“This unveiling will make Hermosa Beach a beacon to the punk world,” Leadership Hermosa Beach board member and Hermosa parks and rec chairperson Jani Lange declared Saturday afternoon. The occasion was the unveiling of Daniel Inez’s mural on a utility box at the southeast corner of Hermosa and Pier avenues in downtown Hermosa.
Until Saturday, the utility box’s sole function was to control the busy intersection’s signal lights. Inez wrapped the square, five-foot tall utility box with a celebration of Hermosa’s punk music history. The utility box’s four corners bore street signs reading Black Flag, Descendents, Circle Jerks and Pennywise. All were seminal punk bands based in Hermosa and known worldwide.

Inez is a Hermosa Beach artist and designer, whose company M1SK (Made 1n Southern Kalifornia) draws heavily from Hermosa’s music, skate and surf cultures.

Seven other Hub (Hermosa Utility Box) murals were also unveiled on Saturday.
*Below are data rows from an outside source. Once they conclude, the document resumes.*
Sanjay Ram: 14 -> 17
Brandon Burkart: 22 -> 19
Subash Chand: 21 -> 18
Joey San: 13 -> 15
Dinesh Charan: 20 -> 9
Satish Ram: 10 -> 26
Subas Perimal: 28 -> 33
The project was organized by Leadership Hermosa Beach, which prepares residents for civic leadership roles.

Just north of Inez’s punk tribute is Chris Miller’s tribute to early Hermosa, when the town was divided into tracts named after famous poets. Her mural includes early surfing and beach photos and inspirational quotes from Shakespeare, Tennyson Keats and Longfellow.
South of Pier Avenue, next to Scotty’s on The Strand restaurant, artist Rob Dob covered a utility box with four, troubled looking, adolescent surfers.
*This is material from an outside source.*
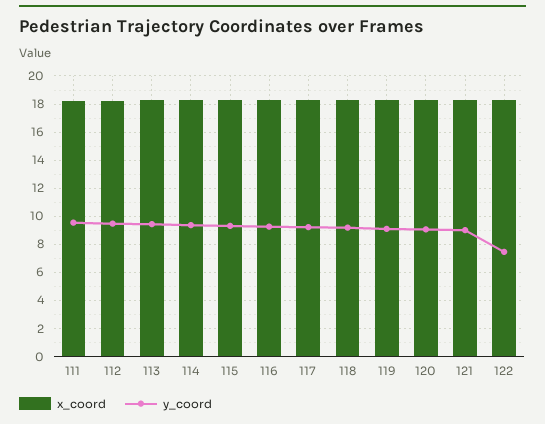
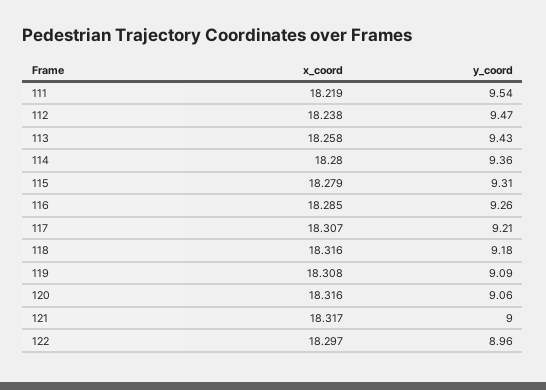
y_coord, 122: 7.5 -> 8.96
Inez designed a second utility box on the south end of Hermosa, at Herondo Street and Monterey Avenue. The design is a brightly colored interpretation of the Hermosa Beach city logo.

At the north end of town, on The Strand at the Hermosa and Manhattan Beach border are two tall, narrow utility boxes designed by Jeff Fieger and Lisa Arnett. Both artists’s designs celebrate Hermosa’s surf culture.

In the center of town, along the Green Belt, across from Valley School, Jake Tedesco covered an elevated utility box with a sparrow guarding her eggs opposite a garden scene with a lizard, a bee and flowering vines.

On a utility box on the east side of town, at Prospect and Aviation Boulevard, artist Carissa Catalina drew an art deco-inspired Hermosa sun logo hovering over a breaking wave.
The vinyl murals were printed and installed by Spin Imaging in Long Beach, which also installed John Van Hamersveld’s “History of Surfing”mural at 14th Street and Hermosa Avenue and will be installing Bo Bridges “Hermosa Volleyball” mural on Saturday, June 26 on the city parking structure at 13th Street and Beach Drive. The Van Hamersveld and Bridges murals are the fifth and sixth of a series of 10 murals produced by the Hermosa Murals Committee.